Aim of the exercise. Could you restate word for word every line of the records below, from the first one to the one holding "gain not recognized."?

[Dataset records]
BEGIN

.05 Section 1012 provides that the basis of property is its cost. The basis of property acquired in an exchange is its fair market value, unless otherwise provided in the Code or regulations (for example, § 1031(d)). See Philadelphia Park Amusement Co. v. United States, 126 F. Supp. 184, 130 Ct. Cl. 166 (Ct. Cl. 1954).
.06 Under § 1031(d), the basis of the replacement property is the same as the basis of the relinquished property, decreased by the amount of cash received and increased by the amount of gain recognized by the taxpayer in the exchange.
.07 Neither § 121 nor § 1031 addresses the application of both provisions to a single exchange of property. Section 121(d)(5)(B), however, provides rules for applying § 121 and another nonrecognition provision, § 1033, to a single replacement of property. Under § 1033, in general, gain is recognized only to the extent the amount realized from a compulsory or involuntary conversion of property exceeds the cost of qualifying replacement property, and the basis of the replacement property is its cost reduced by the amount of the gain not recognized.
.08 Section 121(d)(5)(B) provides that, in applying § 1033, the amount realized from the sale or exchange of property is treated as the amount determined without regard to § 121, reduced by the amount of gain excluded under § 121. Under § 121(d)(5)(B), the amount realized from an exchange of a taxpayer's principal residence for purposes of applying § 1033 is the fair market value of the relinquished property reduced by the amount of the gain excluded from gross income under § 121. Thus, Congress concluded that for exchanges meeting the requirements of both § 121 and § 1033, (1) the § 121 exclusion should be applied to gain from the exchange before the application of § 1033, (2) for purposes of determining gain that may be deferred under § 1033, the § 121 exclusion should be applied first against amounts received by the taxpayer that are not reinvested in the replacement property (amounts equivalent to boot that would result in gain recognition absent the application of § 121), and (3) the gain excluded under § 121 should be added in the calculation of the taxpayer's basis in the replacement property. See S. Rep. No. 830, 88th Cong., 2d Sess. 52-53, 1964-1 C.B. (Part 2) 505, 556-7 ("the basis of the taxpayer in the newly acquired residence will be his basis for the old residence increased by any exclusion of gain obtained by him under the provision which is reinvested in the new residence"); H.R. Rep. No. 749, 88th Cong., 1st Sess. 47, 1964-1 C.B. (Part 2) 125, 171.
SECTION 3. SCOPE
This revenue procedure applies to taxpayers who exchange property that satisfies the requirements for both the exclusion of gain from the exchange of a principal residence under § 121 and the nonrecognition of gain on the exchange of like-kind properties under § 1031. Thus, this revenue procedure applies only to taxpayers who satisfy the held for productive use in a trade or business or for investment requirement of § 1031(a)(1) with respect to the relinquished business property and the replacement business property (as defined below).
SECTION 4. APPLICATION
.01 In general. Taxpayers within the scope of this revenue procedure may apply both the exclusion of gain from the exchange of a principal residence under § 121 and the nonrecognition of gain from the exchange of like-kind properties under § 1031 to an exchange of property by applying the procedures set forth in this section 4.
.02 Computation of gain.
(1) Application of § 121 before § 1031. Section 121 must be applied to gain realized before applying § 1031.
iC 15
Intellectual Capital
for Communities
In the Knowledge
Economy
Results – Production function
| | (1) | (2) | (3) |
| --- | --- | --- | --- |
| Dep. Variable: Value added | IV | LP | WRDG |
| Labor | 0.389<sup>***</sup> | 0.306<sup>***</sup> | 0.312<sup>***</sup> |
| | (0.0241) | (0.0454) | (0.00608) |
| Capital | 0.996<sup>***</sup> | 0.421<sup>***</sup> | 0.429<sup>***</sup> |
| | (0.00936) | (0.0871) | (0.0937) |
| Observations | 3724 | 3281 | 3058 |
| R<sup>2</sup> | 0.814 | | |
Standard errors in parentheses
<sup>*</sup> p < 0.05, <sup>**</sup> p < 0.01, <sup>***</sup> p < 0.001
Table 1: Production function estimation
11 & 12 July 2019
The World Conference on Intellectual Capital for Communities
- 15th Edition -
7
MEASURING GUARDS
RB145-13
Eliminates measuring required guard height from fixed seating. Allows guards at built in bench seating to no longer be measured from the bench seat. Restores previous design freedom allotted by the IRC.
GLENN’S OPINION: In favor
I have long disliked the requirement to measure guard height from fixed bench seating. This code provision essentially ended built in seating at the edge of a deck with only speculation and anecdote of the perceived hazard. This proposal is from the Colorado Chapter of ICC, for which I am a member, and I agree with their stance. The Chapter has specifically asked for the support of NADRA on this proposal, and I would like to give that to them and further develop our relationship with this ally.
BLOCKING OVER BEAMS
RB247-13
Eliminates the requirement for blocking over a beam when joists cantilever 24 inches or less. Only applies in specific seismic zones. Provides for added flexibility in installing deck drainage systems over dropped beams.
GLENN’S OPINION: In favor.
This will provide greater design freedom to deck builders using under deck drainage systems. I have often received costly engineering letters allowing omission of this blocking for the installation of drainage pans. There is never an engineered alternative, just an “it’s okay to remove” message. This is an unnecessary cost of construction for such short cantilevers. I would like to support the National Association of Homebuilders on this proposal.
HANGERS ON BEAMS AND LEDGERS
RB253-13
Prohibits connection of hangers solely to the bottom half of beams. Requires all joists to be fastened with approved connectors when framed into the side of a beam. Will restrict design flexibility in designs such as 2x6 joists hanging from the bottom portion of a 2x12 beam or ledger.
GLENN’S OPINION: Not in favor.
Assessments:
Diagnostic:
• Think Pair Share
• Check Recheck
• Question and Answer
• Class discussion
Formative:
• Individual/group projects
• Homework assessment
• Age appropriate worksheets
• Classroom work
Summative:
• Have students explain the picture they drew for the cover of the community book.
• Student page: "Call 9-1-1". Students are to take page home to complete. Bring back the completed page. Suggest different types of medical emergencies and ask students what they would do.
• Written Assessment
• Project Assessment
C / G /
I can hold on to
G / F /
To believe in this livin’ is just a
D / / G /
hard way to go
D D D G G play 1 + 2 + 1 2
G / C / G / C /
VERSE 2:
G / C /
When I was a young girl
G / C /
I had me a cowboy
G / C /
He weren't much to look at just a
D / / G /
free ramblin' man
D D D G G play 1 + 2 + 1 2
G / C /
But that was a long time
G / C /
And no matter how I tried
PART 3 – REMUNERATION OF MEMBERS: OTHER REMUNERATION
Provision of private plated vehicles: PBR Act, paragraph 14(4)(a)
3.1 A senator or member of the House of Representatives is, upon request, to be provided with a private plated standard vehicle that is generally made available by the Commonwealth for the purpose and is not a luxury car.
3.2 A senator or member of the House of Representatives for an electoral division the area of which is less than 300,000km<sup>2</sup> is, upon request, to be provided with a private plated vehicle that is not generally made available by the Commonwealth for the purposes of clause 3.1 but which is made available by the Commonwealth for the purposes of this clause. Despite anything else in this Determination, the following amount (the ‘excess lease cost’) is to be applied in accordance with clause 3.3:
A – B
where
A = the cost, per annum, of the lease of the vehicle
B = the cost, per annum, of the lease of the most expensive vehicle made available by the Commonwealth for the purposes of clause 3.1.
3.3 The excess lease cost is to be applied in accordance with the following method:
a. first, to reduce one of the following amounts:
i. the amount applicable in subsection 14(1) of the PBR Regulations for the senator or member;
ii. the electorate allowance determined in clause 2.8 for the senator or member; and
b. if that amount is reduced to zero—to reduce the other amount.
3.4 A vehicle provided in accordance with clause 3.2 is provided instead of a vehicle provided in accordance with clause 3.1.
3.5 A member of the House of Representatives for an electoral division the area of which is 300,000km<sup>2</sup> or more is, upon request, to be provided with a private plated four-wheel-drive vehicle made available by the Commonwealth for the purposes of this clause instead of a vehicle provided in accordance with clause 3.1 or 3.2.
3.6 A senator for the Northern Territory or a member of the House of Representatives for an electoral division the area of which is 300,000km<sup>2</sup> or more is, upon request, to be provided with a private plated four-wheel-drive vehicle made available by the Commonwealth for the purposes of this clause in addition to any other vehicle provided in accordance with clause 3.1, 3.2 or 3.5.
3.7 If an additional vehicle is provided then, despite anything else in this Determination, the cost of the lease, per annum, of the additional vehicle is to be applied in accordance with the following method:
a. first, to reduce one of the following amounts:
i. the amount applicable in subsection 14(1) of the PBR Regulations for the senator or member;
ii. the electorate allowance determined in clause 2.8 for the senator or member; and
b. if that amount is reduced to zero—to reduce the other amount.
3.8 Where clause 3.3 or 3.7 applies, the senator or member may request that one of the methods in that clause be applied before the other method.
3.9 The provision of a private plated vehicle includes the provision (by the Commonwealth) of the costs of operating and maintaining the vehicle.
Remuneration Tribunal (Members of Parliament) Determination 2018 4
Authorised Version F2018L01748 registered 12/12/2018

END

Final answer.
.05 Section 1012 provides that the basis of property is its cost. The basis of property acquired in an exchange is its fair market value, unless otherwise provided in the Code or regulations (for example, § 1031(d)). See Philadelphia Park Amusement Co. v. United States, 126 F. Supp. 184, 130 Ct. Cl. 166 (Ct. Cl. 1954).
.06 Under § 1031(d), the basis of the replacement property is the same as the basis of the relinquished property, decreased by the amount of cash received and increased by the amount of gain recognized by the taxpayer in the exchange.
.07 Neither § 121 nor § 1031 addresses the application of both provisions to a single exchange of property. Section 121(d)(5)(B), however, provides rules for applying § 121 and another nonrecognition provision, § 1033, to a single replacement of property. Under § 1033, in general, gain is recognized only to the extent the amount realized from a compulsory or involuntary conversion of property exceeds the cost of qualifying replacement property, and the basis of the replacement property is its cost reduced by the amount of the gain not recognized.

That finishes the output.